Carta de Pelotas, março de 2013*.

Sobre a conservação e restauro de bens culturais no Brasil


  O Conservador-restaurador é um profissional que trabalha para apreservação de bens culturais que se revestem de características simbólicas, o que lhes atribui valor cultural, além do valor financeiro que é presente em muitos desses objetos. A própria especificidade da atuação profissional do Conservador restaurador justifica a sua importância e razão social de ser: ao operar sobre objetos que têm essas diversas dimensões de significado e valor social, objetivando a manutenção da sua existência, o Conservador-restaurador contribui para a preservação da memória social.
  Por esses motivos o Conservador-restaurador já tem o seu reconhecimento estabelecido em diversos países. No Brasil, apesar de algumas instituições e profissionais contribuírem para a divulgação da imagem do Conservador-restaurador, ainda se constata muito desconhecimento por parte da sociedade, de maneira geral, de modo que nem sempre os conservadores-restauradores são considerados ou lembrados como os profissionais habilitados para exercerem aquilo que deveriam fazer - a gestão da memória por meio da conservação e restauração dos bens culturais.
  Nos últimos anos o Brasil presenciou algumas mudanças aceleradas no campo da conservação e restauro dos bens culturais. Dentre elas, destaca se o avançado estágio do processo de regulamentação da profissão de Conservador-restaurador e o surgimento dos cursos de graduação nesta área, em instituições públicas e privadas. Nesse novo contexto, antigas demandas da área são fortalecidas, ao mesmo tempo em que outras passam também a ocupar o espaço de reivindicação coletiva dos agentes que lutam pela consolidação da área da conservação e restauro no Brasil.

========================================================================

## TAREFA
Continue a carta sobre a conservação e restauro de bens culturais no Brasil, começando logo depois da última frase.

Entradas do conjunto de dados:
========================================================================

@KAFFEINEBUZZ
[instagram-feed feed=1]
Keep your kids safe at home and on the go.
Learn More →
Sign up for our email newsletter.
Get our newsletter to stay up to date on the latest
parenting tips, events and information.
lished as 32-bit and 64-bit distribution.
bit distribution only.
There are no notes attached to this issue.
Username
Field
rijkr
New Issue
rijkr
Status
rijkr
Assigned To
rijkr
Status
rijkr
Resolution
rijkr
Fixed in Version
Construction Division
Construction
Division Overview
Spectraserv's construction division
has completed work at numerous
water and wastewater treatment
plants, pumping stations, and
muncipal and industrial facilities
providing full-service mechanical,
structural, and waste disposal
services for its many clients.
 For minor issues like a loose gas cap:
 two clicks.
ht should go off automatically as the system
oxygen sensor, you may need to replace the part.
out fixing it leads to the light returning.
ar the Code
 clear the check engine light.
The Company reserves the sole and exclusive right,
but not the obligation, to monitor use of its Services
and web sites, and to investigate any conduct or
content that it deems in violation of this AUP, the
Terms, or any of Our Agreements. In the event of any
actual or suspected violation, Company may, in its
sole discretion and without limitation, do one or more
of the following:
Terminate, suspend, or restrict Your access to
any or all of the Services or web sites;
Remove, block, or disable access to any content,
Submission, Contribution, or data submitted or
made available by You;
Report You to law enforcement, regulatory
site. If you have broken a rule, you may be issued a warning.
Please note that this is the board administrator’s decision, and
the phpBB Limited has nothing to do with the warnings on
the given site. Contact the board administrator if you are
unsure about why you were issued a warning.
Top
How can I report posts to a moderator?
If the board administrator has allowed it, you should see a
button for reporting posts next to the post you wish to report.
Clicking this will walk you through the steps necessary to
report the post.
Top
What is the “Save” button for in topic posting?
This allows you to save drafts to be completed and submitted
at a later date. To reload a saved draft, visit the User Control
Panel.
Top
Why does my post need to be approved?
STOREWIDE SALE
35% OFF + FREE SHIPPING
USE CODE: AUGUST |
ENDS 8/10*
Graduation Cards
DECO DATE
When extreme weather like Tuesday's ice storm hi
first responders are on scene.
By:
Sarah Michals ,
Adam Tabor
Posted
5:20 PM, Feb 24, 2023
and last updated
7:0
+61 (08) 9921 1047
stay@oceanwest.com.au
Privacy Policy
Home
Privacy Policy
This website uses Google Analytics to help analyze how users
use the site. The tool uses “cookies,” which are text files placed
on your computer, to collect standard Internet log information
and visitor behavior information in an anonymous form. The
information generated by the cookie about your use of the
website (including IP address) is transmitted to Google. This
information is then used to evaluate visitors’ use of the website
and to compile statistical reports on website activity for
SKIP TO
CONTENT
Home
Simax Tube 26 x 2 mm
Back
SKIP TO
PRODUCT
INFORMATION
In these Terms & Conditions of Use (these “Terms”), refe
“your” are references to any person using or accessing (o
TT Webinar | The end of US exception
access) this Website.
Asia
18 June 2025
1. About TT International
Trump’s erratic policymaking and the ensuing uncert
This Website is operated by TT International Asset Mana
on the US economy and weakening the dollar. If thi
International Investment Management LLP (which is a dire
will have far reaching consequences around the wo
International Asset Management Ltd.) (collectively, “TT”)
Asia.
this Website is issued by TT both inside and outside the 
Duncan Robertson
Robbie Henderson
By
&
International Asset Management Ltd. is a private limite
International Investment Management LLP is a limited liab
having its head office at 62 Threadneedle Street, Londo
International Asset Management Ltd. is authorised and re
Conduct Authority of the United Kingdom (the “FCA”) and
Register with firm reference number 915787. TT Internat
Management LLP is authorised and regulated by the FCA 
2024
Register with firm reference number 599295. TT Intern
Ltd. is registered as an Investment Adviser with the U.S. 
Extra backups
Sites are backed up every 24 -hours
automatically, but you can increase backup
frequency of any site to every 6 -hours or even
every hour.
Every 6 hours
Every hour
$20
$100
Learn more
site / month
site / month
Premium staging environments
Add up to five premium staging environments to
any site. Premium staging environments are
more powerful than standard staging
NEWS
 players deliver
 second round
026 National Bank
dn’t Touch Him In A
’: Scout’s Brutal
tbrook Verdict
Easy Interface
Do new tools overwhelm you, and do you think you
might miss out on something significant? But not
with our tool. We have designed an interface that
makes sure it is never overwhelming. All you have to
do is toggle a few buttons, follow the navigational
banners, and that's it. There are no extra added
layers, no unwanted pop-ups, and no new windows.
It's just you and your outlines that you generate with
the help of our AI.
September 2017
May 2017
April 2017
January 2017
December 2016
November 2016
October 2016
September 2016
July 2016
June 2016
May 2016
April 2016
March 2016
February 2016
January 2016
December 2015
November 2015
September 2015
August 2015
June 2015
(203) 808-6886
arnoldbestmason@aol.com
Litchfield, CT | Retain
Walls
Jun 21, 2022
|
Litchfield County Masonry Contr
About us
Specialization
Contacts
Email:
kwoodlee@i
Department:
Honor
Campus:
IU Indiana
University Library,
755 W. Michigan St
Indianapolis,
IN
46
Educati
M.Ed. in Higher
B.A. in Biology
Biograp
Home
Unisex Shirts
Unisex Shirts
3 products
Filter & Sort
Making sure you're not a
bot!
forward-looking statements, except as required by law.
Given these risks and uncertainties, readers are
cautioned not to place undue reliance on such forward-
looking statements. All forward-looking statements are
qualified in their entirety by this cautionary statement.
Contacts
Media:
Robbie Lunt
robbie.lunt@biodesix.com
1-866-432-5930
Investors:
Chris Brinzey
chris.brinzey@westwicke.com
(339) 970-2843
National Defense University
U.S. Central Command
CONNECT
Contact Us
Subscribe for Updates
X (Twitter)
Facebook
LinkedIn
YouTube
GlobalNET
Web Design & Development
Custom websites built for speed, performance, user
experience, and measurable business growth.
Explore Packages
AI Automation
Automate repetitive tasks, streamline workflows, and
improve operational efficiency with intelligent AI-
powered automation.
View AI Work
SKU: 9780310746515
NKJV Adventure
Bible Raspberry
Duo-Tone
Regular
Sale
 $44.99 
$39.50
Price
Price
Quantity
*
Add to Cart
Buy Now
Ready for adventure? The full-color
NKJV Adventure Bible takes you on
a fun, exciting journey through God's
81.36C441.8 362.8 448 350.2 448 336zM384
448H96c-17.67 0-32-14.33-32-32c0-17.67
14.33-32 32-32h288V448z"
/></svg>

========================================================================

## EXERCÍCIO RESOLVIDO
  A partir desse contexto, os participantes presentes na 1º Semana de Conservação e Restauro realizada pela Universidade Federal de Pelotas em março de 2013, entenderam ser fundamental que o processo de regulamentação da profissão do Conservador-restaurador seja finalizado o mais rápido possível, considerando os riscos pelos quais passa o patrimônio cultural, a exemplo de alguns tristes acontecimentos que foram noticiados em escala mundial e que já são históricos, tais como a suposta restauração de uma pintura sacra ocorrida na Espanha, realizada pela senhora Cecilia Giménez, o que implicou na provável destruição da obra original.
  Dessa forma, durante este evento a temática do necessário fortalecimento da área da conservação e restauro foi debatida com a participação de estudantes de cursos de graduação em conservação e restauro de instituições brasileiras, professores, profissionais atuantes e demais apoiadores da área, de modo a identificar as questões importantes para a área e elencá-las no presente documento. Os elementos que compõem esta Carta de Pelotas foram discutidos e entendidos como de fundamental importância para a qualificação e consolidação da área da conservação e do restauro de bens culturais no Brasil e estão enumerados a seguir:

- O Conservador-restaurador é um profissional que poderá priorizar a conservação ou o restauro em sua atuação profissional. No entanto, as decisões devem ser tomadas respeitando os princípios éticos da profissão e considerando o horizonte de expectativas dos grupos que detêm a posse de um determinado bem cultural. Será no trabalho em equipe, e considerando as características em que se encontra o bem cultural, que deverá se estabelecer uma metodologia de ação, sempre pensando de forma integrada a conservação e o restauro como atividades que compõem um mesmo campo epistemológico e profissional. Assim sendo, é fundamental que se perceba a abrangência da atuação do conservador-restaurador e que se compreenda que o trabalho interdisciplinar não descaracteriza as especificidades da área.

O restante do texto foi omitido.